● PROBLEM TO SOLVE
When the line containing "July 5, 2022" appears in the data below, begin copying there and stop only after the line containing "Description".

● SUPPLIED ENTRIES
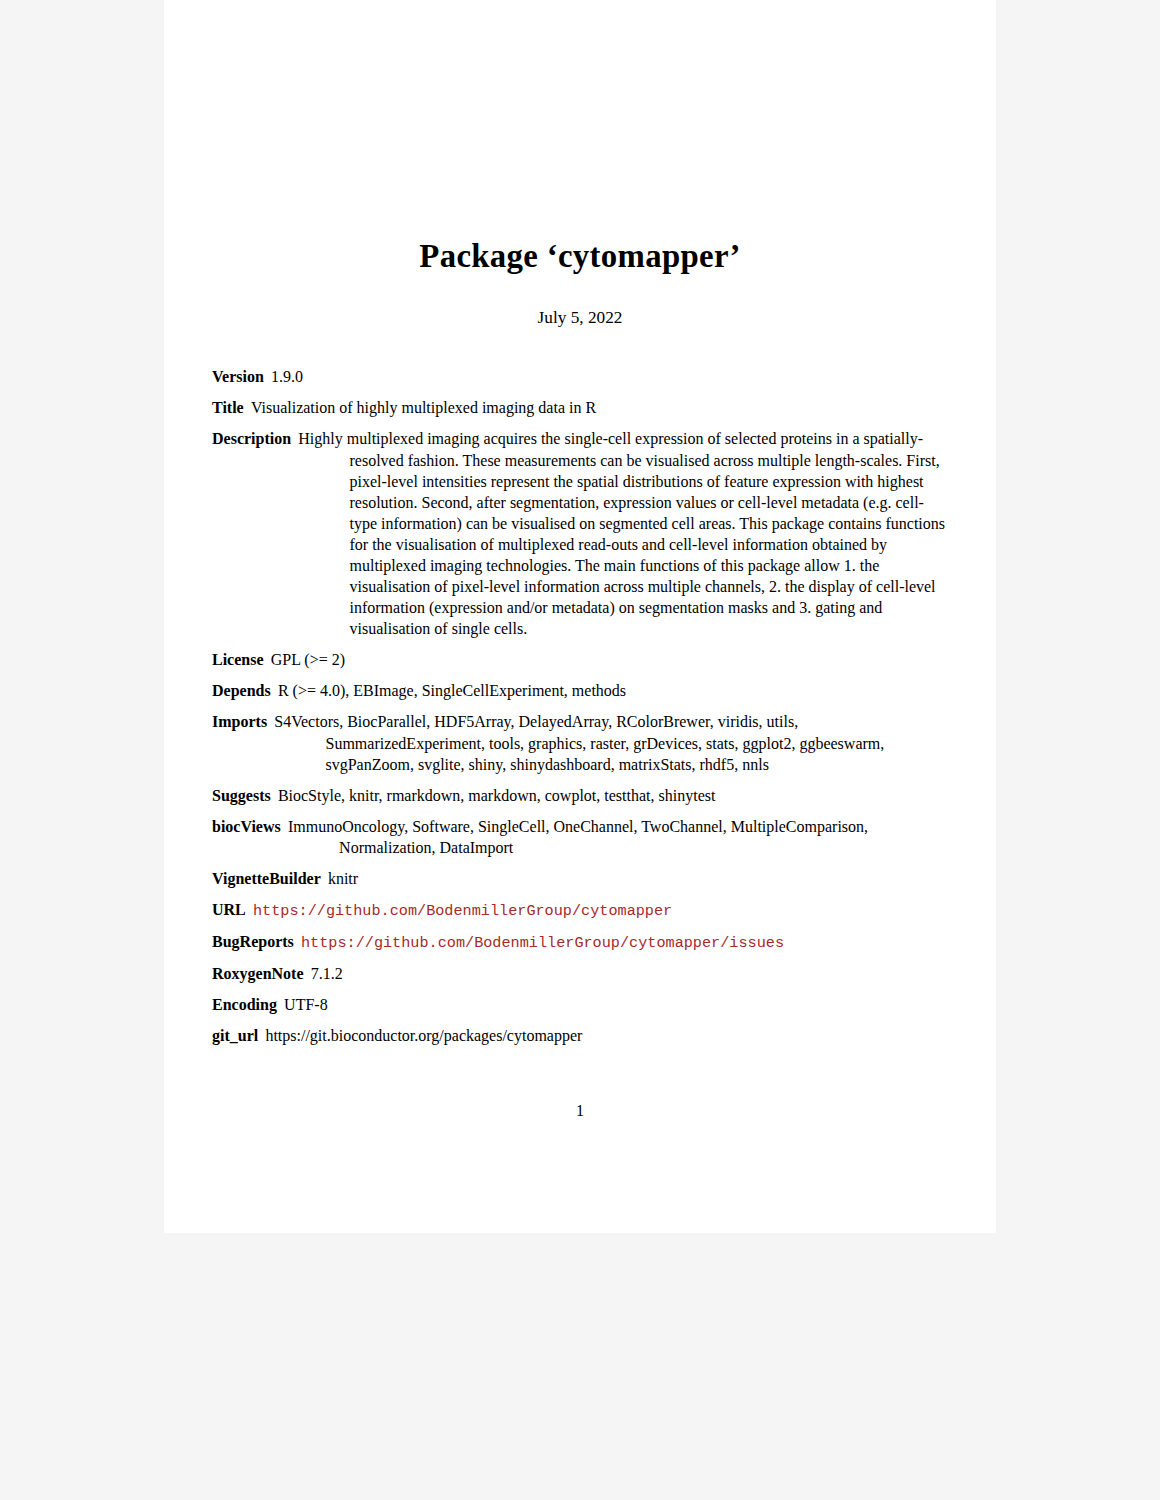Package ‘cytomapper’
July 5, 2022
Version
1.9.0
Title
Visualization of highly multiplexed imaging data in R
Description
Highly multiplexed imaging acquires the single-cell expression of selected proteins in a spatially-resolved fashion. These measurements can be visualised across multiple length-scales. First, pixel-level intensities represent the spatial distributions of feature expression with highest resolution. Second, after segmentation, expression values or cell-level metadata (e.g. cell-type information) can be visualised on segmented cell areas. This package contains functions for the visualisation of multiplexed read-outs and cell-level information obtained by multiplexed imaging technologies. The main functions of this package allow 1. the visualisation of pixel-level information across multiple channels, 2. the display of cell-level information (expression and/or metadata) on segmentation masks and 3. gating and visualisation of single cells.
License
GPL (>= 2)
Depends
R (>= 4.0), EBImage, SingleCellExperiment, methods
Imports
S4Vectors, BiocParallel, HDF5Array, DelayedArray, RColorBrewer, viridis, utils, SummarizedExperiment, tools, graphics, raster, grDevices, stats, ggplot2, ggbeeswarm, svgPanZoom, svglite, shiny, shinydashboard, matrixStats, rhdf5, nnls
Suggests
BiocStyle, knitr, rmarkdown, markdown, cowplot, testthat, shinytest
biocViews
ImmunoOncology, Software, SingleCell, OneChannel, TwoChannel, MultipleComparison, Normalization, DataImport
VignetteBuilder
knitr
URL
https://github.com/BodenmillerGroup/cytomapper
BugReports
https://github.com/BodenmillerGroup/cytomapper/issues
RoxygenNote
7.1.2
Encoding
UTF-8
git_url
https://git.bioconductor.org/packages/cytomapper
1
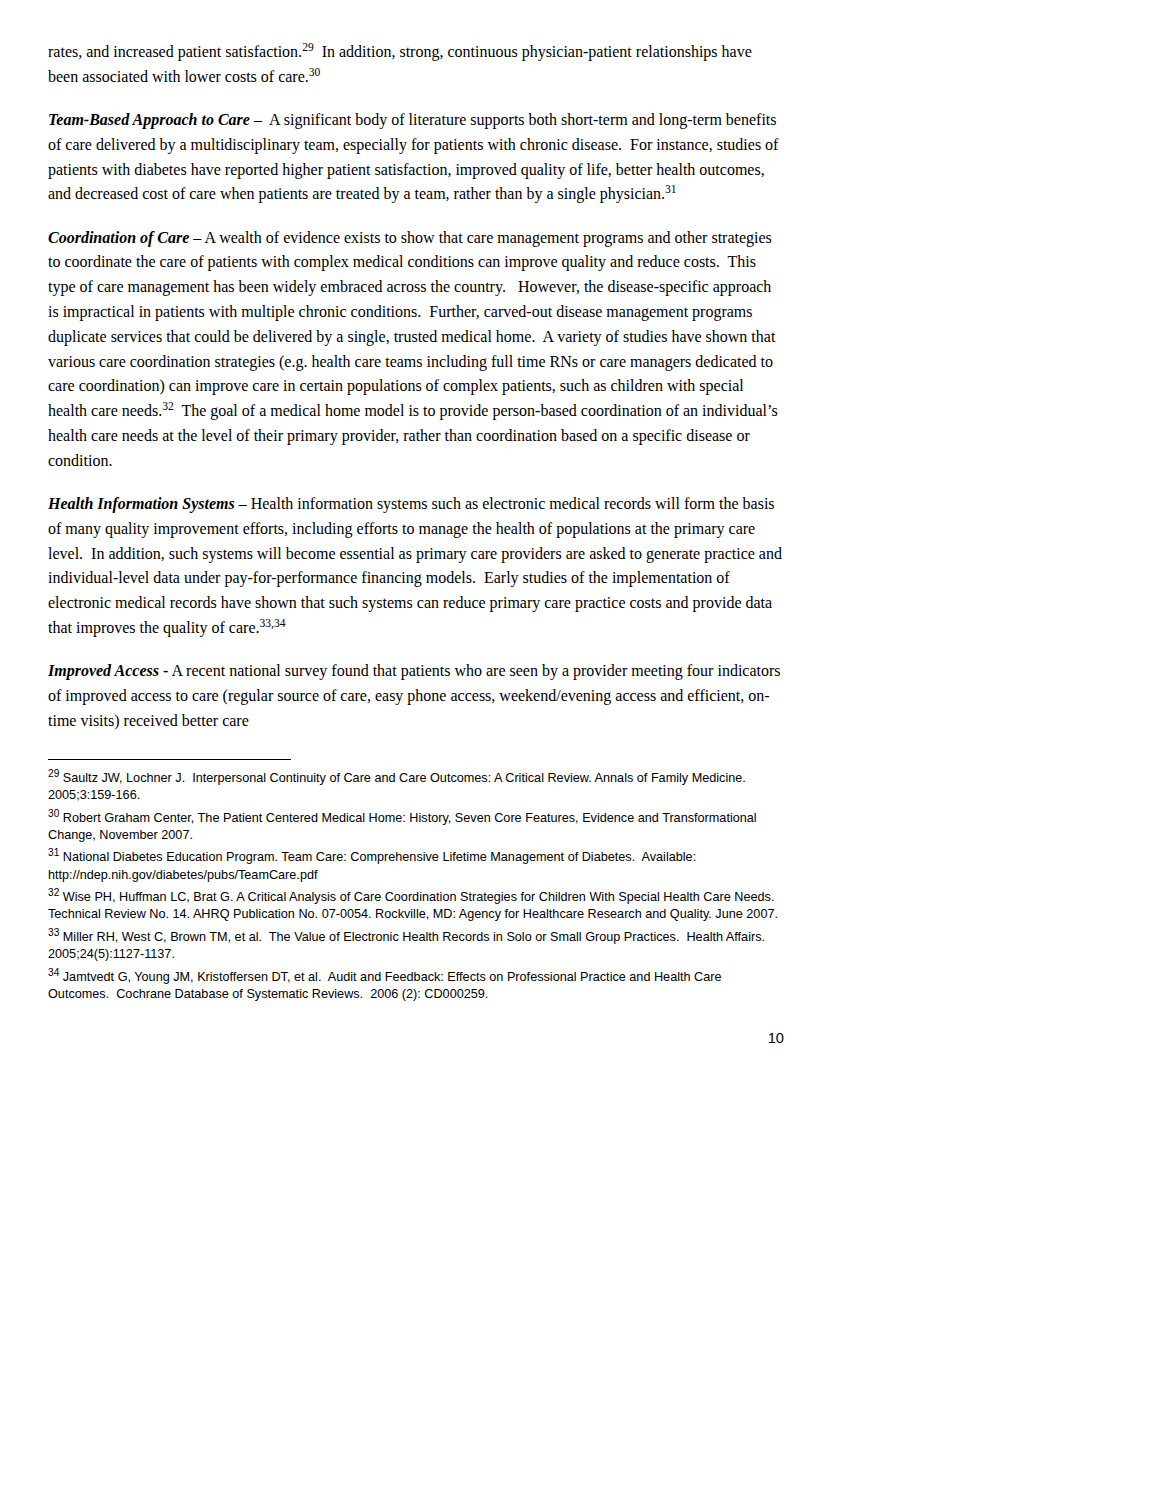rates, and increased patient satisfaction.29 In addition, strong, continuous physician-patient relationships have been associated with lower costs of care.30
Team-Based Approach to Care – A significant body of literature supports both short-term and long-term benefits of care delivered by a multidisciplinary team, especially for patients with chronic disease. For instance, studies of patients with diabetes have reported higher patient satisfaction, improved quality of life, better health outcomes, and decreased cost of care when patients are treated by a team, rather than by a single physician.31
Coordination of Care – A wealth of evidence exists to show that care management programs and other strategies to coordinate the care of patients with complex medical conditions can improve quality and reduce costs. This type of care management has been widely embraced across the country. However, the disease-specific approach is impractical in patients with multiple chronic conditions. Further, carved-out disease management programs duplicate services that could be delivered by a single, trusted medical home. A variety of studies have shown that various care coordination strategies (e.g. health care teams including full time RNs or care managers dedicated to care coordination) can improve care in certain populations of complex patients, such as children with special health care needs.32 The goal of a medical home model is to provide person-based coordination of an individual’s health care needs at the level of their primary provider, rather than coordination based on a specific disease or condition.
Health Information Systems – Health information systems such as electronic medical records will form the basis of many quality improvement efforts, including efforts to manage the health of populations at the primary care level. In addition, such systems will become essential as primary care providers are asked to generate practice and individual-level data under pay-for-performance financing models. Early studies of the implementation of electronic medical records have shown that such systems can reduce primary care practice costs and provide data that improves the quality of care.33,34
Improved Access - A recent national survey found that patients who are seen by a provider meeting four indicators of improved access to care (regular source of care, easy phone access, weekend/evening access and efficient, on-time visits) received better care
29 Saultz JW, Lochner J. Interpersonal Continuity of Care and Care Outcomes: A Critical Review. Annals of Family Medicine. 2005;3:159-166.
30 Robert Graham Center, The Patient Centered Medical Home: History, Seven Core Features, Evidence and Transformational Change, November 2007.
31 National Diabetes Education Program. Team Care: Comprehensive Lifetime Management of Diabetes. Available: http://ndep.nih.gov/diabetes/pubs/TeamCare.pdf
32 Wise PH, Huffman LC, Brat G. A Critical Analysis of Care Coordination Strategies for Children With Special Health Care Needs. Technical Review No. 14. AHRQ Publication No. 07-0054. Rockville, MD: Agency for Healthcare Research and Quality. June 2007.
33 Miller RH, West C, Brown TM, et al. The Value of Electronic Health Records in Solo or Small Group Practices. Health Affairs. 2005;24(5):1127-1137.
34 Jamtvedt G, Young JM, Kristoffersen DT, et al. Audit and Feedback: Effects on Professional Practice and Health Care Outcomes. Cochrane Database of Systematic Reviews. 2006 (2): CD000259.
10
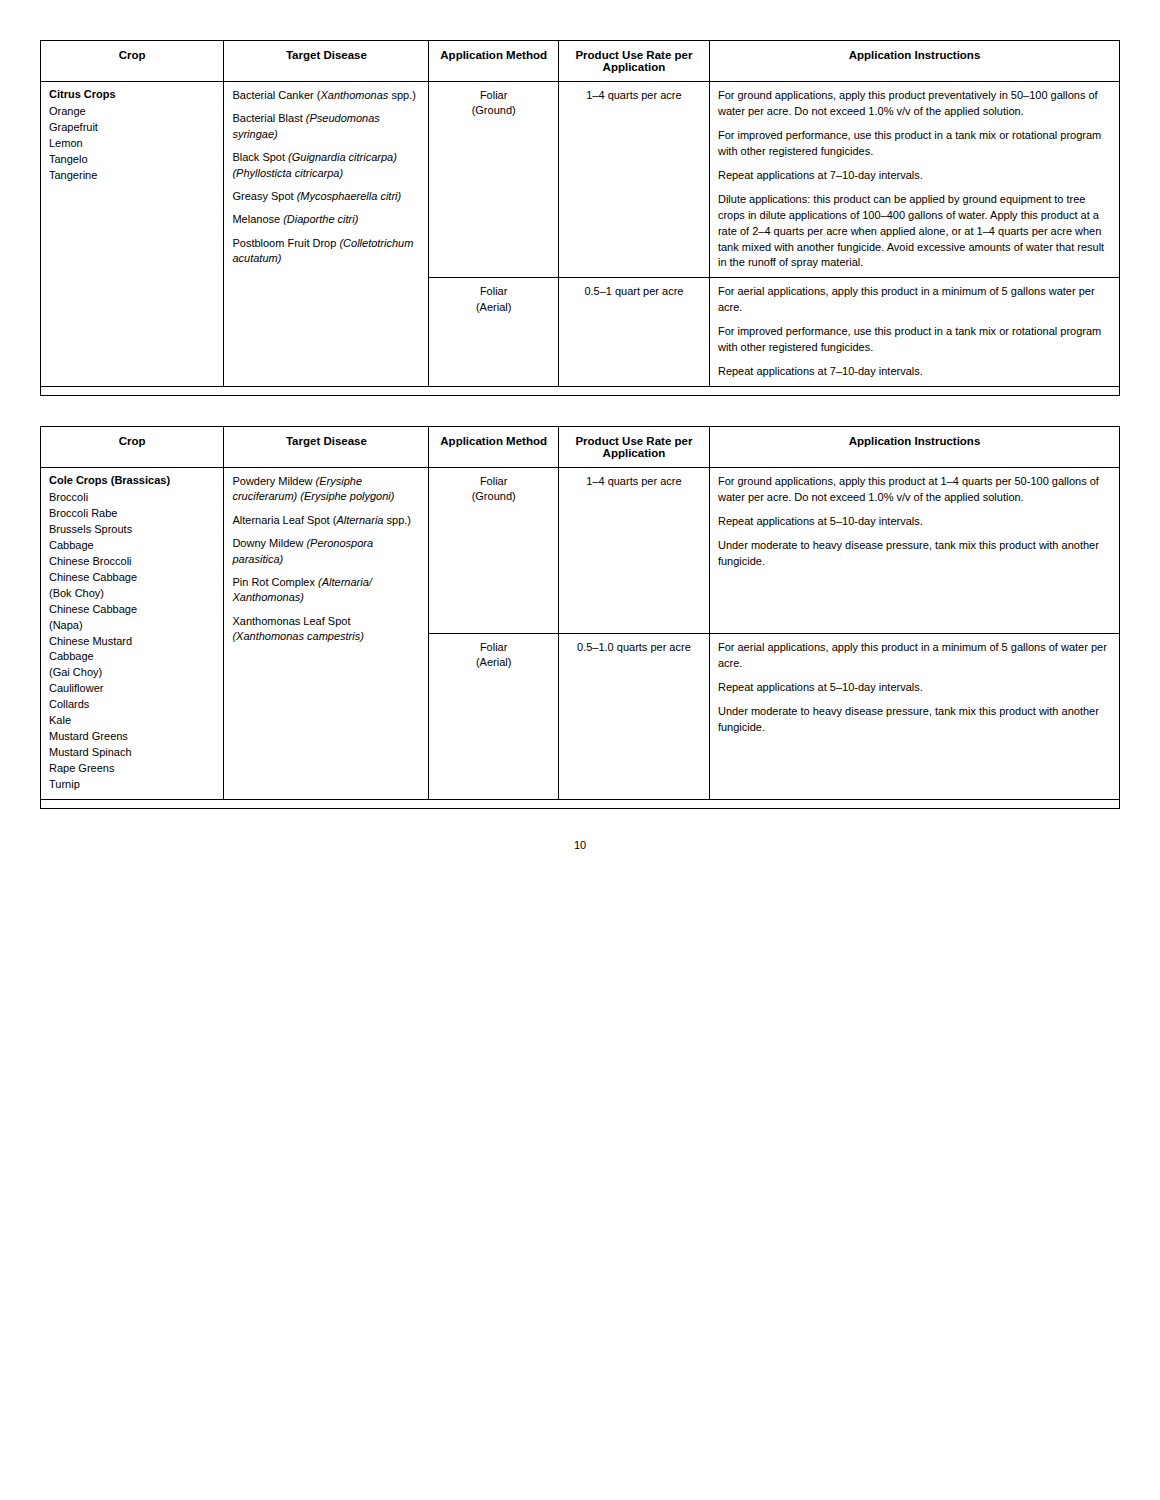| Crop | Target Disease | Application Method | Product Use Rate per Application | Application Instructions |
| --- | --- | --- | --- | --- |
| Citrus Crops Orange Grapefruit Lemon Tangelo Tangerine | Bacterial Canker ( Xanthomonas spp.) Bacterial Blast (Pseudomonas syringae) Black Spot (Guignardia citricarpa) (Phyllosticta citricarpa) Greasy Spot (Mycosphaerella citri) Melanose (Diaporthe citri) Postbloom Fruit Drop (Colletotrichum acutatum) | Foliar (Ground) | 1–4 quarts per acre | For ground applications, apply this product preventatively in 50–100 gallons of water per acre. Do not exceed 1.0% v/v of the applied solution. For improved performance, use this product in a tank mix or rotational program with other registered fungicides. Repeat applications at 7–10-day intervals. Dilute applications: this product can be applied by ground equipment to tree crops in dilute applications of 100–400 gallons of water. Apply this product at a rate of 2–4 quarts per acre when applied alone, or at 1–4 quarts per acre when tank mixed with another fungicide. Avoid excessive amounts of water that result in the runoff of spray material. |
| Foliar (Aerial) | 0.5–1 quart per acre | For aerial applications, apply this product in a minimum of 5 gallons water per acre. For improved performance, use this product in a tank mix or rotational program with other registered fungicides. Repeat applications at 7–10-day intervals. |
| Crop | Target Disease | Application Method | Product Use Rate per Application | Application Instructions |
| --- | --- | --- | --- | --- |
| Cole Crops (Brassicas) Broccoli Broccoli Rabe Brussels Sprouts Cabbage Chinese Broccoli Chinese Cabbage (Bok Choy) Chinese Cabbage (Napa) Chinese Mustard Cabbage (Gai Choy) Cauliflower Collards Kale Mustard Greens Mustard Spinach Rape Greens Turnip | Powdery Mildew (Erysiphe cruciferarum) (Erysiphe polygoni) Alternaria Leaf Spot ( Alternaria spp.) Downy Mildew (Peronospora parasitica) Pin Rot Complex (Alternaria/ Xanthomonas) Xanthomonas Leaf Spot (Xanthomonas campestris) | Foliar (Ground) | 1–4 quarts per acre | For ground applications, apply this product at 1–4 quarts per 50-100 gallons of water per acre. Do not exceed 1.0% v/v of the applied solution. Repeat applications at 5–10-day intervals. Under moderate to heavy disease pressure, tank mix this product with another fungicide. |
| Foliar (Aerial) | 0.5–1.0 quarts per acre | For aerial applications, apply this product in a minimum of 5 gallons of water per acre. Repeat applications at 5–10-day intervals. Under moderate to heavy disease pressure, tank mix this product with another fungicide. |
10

● PROBLEM SOLUTION
July 5, 2022
Version
1.9.0
Title
Visualization of highly multiplexed imaging data in R
Description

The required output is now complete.